Staceyje · 29/01/2023 11:08

Hello

Looking for some advice/support.
we got married in 2015 and had two children before we married and had one child after marriage.

I’ve been advised that I will need to re-register my two children born before marriage so that they become a child of marriage and all 3 children will then have equal rights of intestacy in the future.

My question is has anyone who had children done this? Would you advise/recommend I do. I have checked the gov website and it appears to be a legal requirement.

its free to do and seems straightforward but my two reservations are:
my eldest is 10 years old and therefore the date of registration on his birth certificate would be 10 years after he was born
it somehow feels like im messing up their birth record with a date some 10 and 8 years after they were born, is this something that they might have an issue or questions about in the future?

Any experiences of people who have re registered their children would be much appreciated 👍🏻

OP posts:
Staceyje · 29/01/2023 20:43

@Needmorelego thanks for this, my occupation and address have both changed since 10 years ago so I’ll probably have to put the most recent. Good to hear others have done this too

OP posts:
Needmorelego · 29/01/2023 20:54

@Staceyje we only found out because when we went to get our marriage licence we took our daughter with us. The registrar asked "does she belong to both you" (😂)and when we said yes she told us about it.
She actually said "it's one of those strange old fashioned things".
If we hadn't taken our daughter with us they wouldn't have known we had a child and we wouldn't have been told so I doubt I would have ever heard about it.

Dacadactyl · 29/01/2023 21:21

@Staceyje I'm the only person I know IRL who has ever reregistered a birth. Everyone else was either married already when they had kids or they gave their kids their boyfriends surname from the off so haven't bothered for that reason. I never knew of the legal requirement part of it til I read it on here a month or so back.

The only reason I re-registered DD was so that she would be listed with her new surname.

However, I am from an old fashioned family so would have wanted her re registered if id given her my boyfriends surname when she was born, but that's just me.

> **Supplied material**

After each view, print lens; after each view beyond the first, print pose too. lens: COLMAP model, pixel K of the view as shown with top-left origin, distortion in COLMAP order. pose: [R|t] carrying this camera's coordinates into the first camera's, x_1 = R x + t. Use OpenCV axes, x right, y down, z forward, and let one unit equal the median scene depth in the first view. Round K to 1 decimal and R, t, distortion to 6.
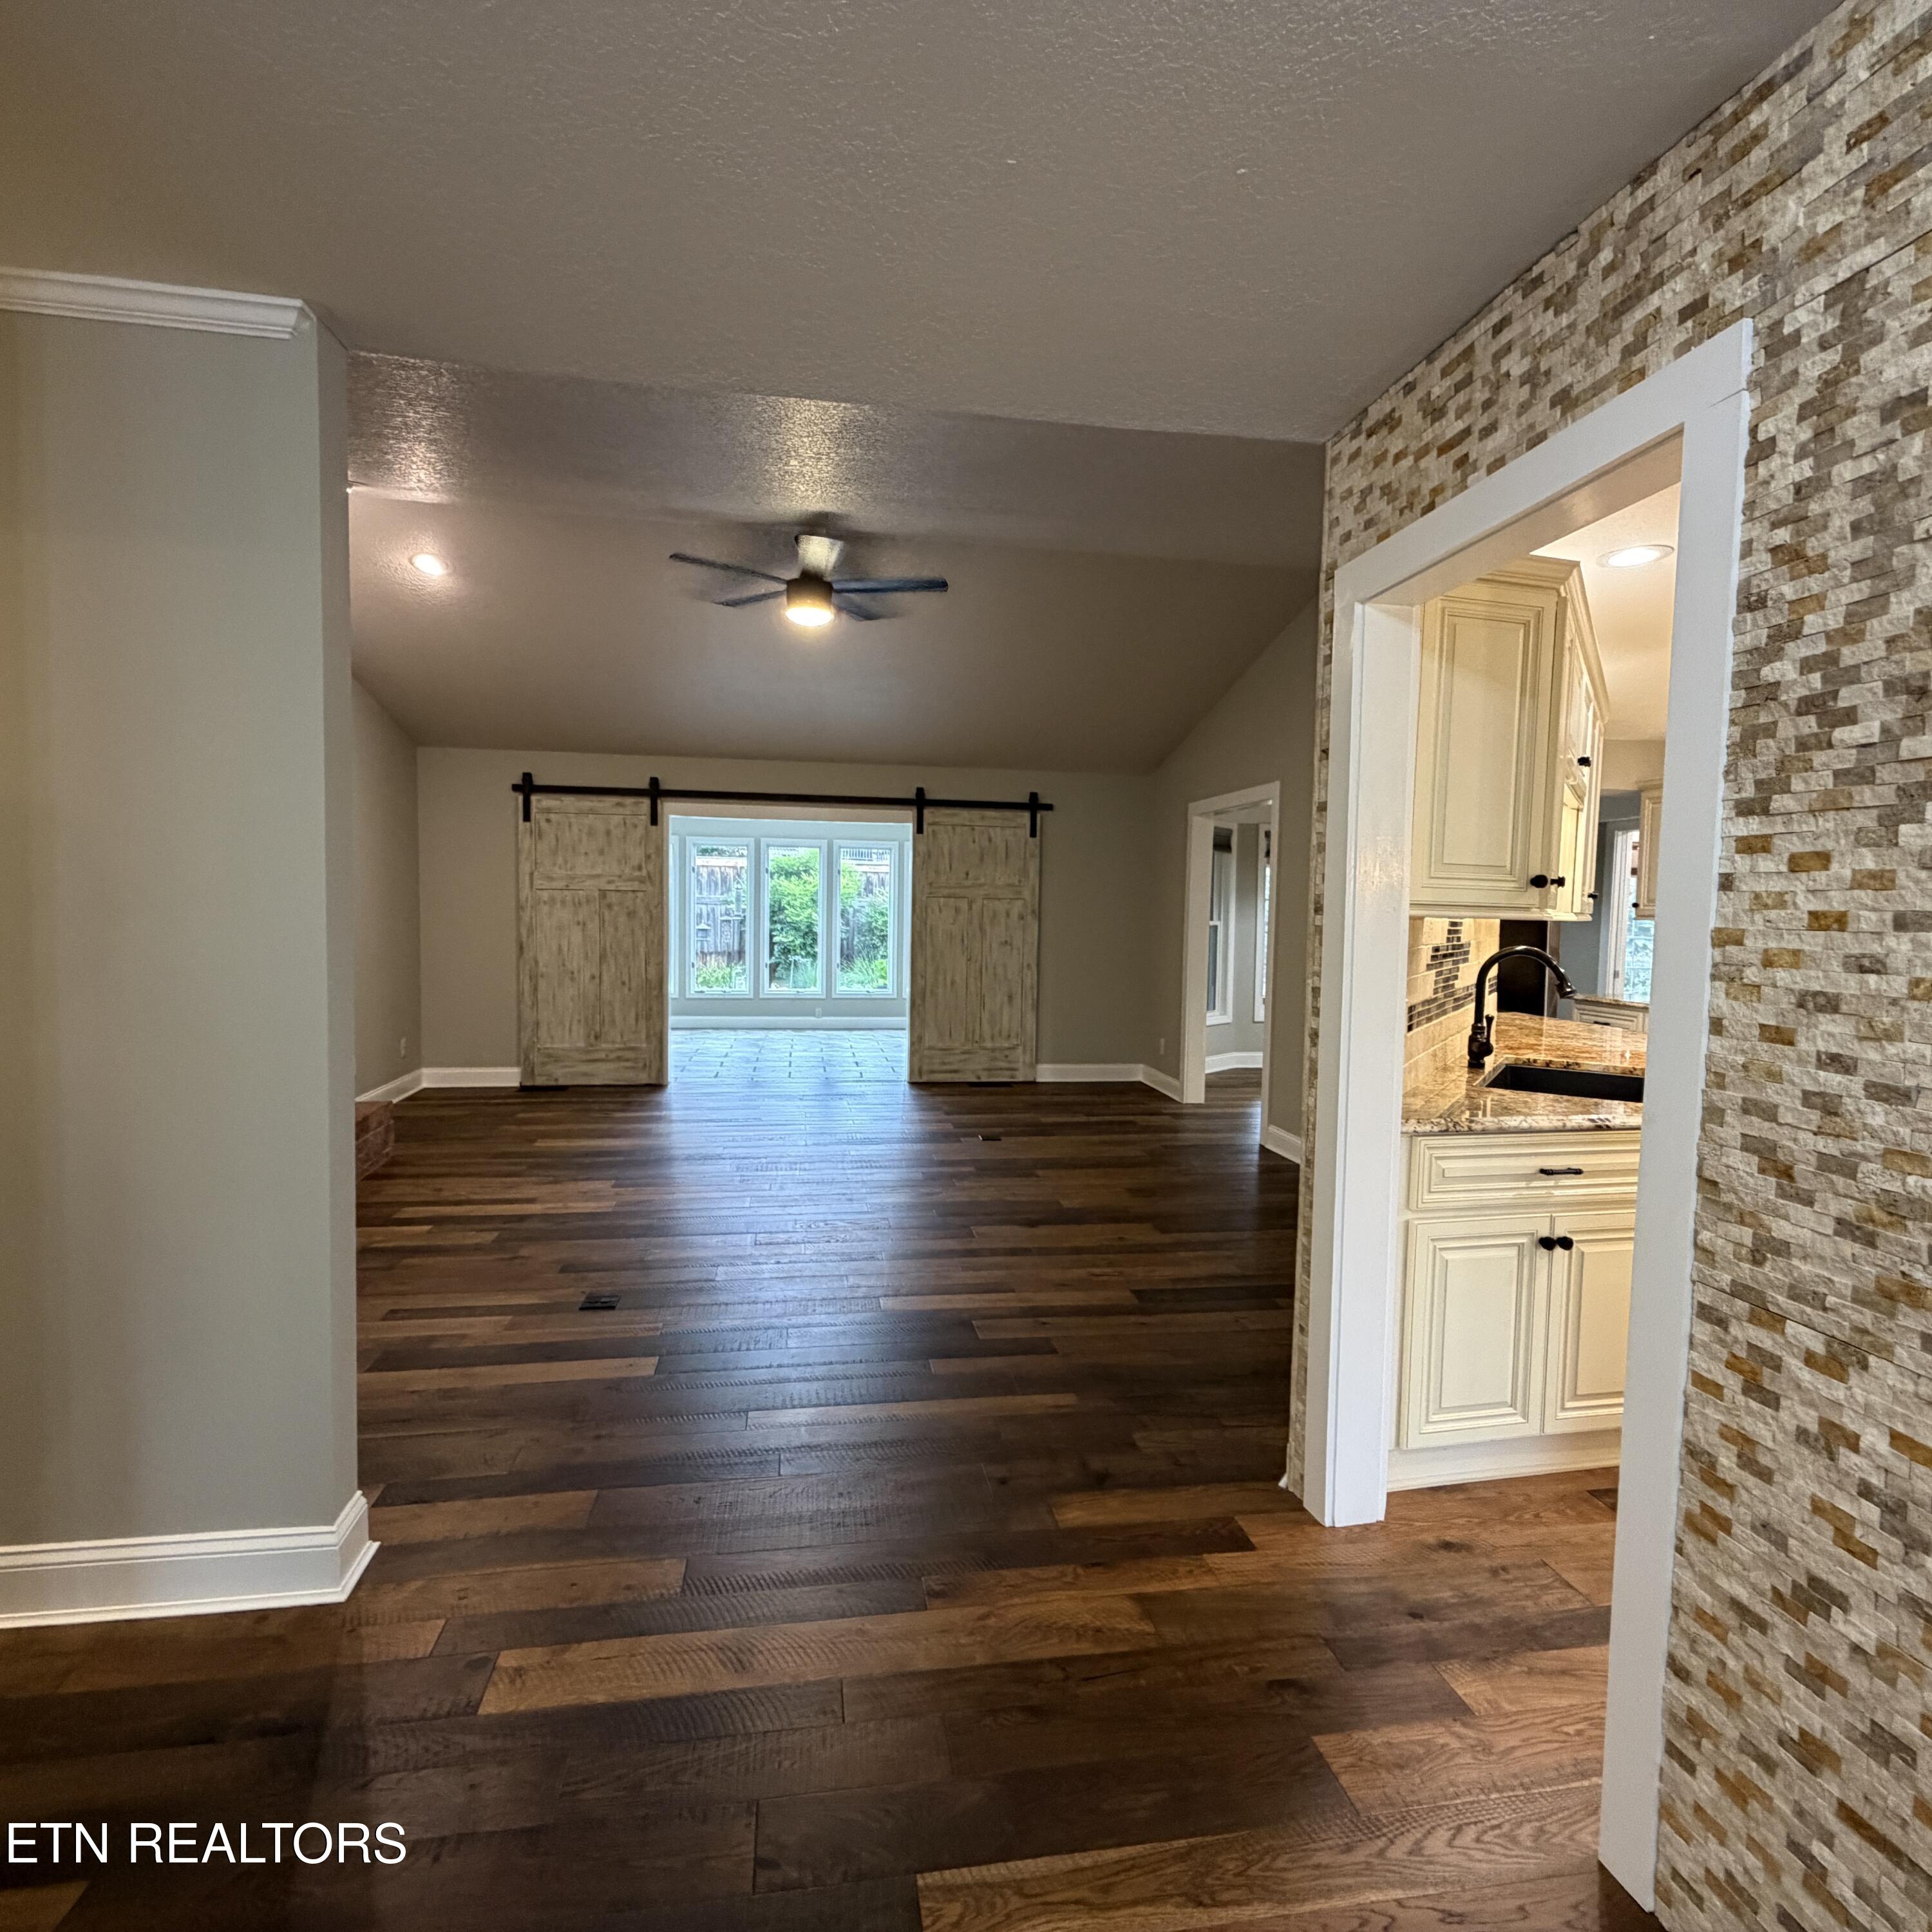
lens RADIAL K [[1030.4, 0, 966.0], [0, 1030.4, 968.1], [0, 0, 1]] dist [-0.003777, 0.004005]
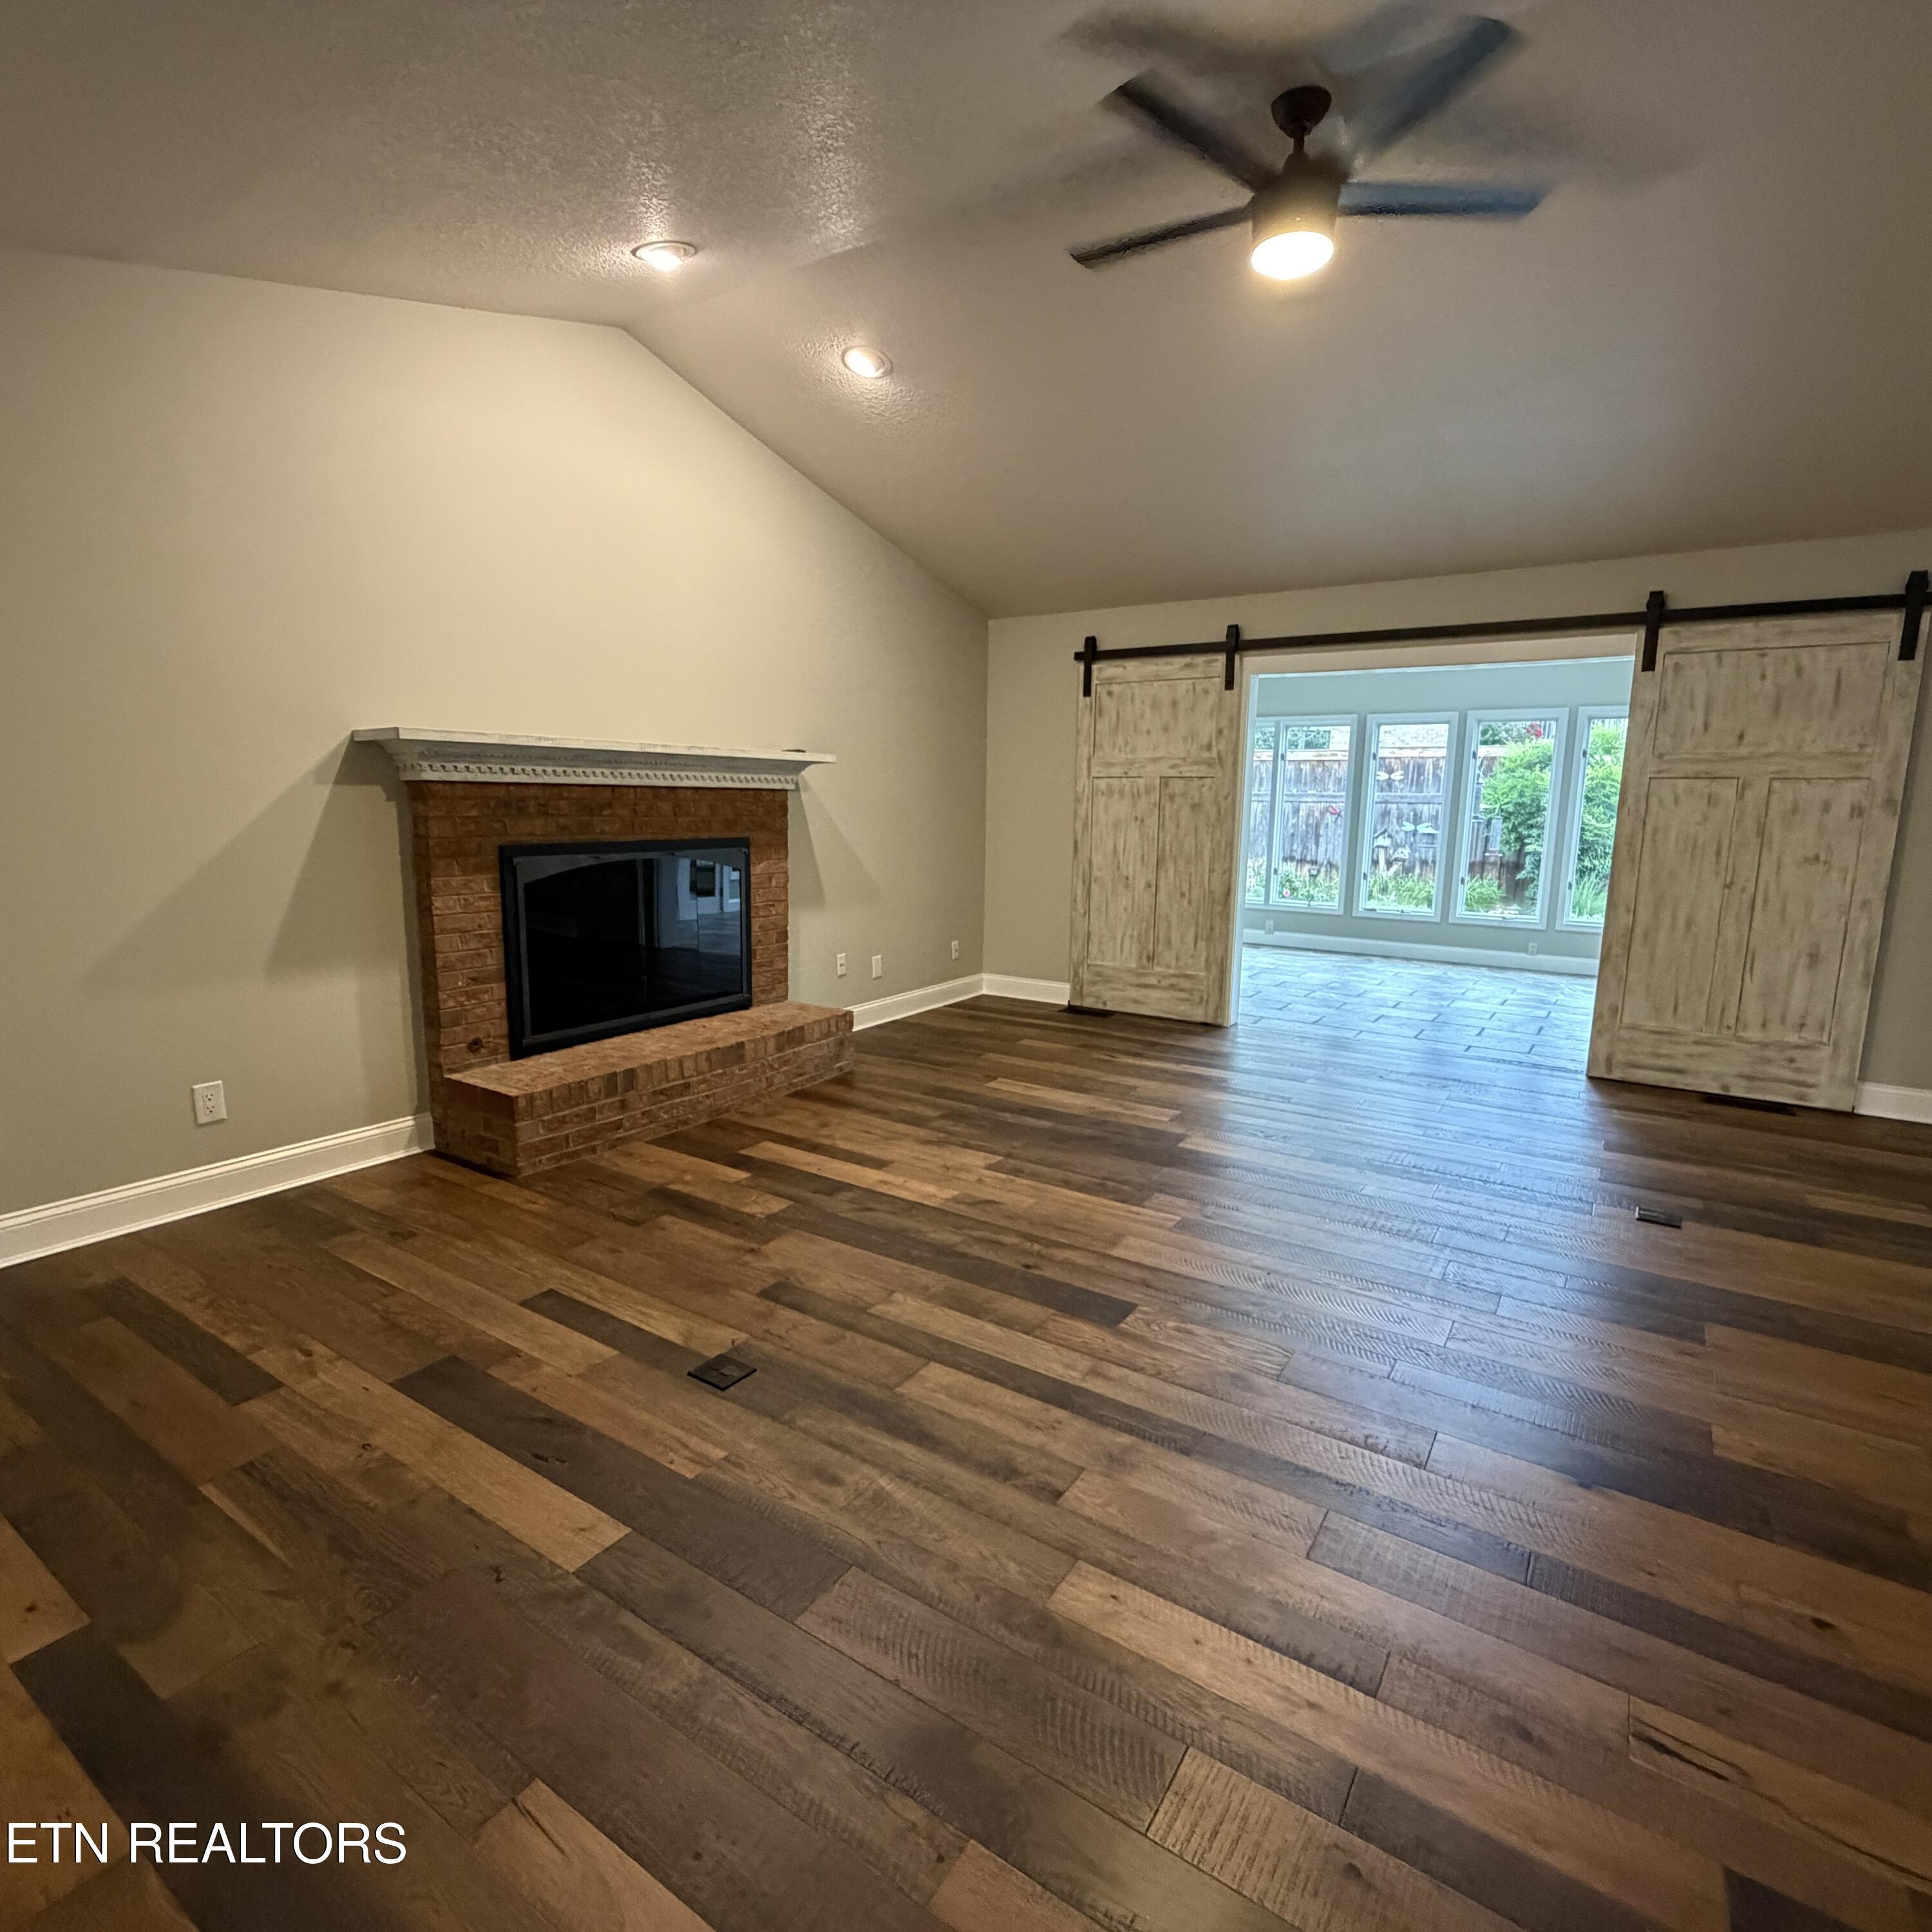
lens RADIAL K [[1030.4, 0, 962.4], [0, 1030.4, 962.2], [0, 0, 1]] dist [-0.003777, 0.004005]
pose [[0.732415, 0.099188, -0.673595, 0.087170], [-0.041460, 0.993993, 0.101287, -0.006757], [0.679595, -0.046257, 0.732128, 0.296025]]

> **What you will do**
A – In the forum thread about re-registering births, in what year did Staceyje get married?
B – Transcribe the forum thread about re-registering births word for word, starting with "Any experiences of" and going on through "heard about it.".

> **Responses to the exercise**
A – 2015

B –
Any experiences of people who have re registered their children would be much appreciated 👍🏻

OP posts:
Staceyje · 29/01/2023 20:43

@Needmorelego thanks for this, my occupation and address have both changed since 10 years ago so I’ll probably have to put the most recent. Good to hear others have done this too

OP posts:
Needmorelego · 29/01/2023 20:54

@Staceyje we only found out because when we went to get our marriage licence we took our daughter with us. The registrar asked "does she belong to both you" (😂)and when we said yes she told us about it.
She actually said "it's one of those strange old fashioned things".
If we hadn't taken our daughter with us they wouldn't have known we had a child and we wouldn't have been told so I doubt I would have ever heard about it.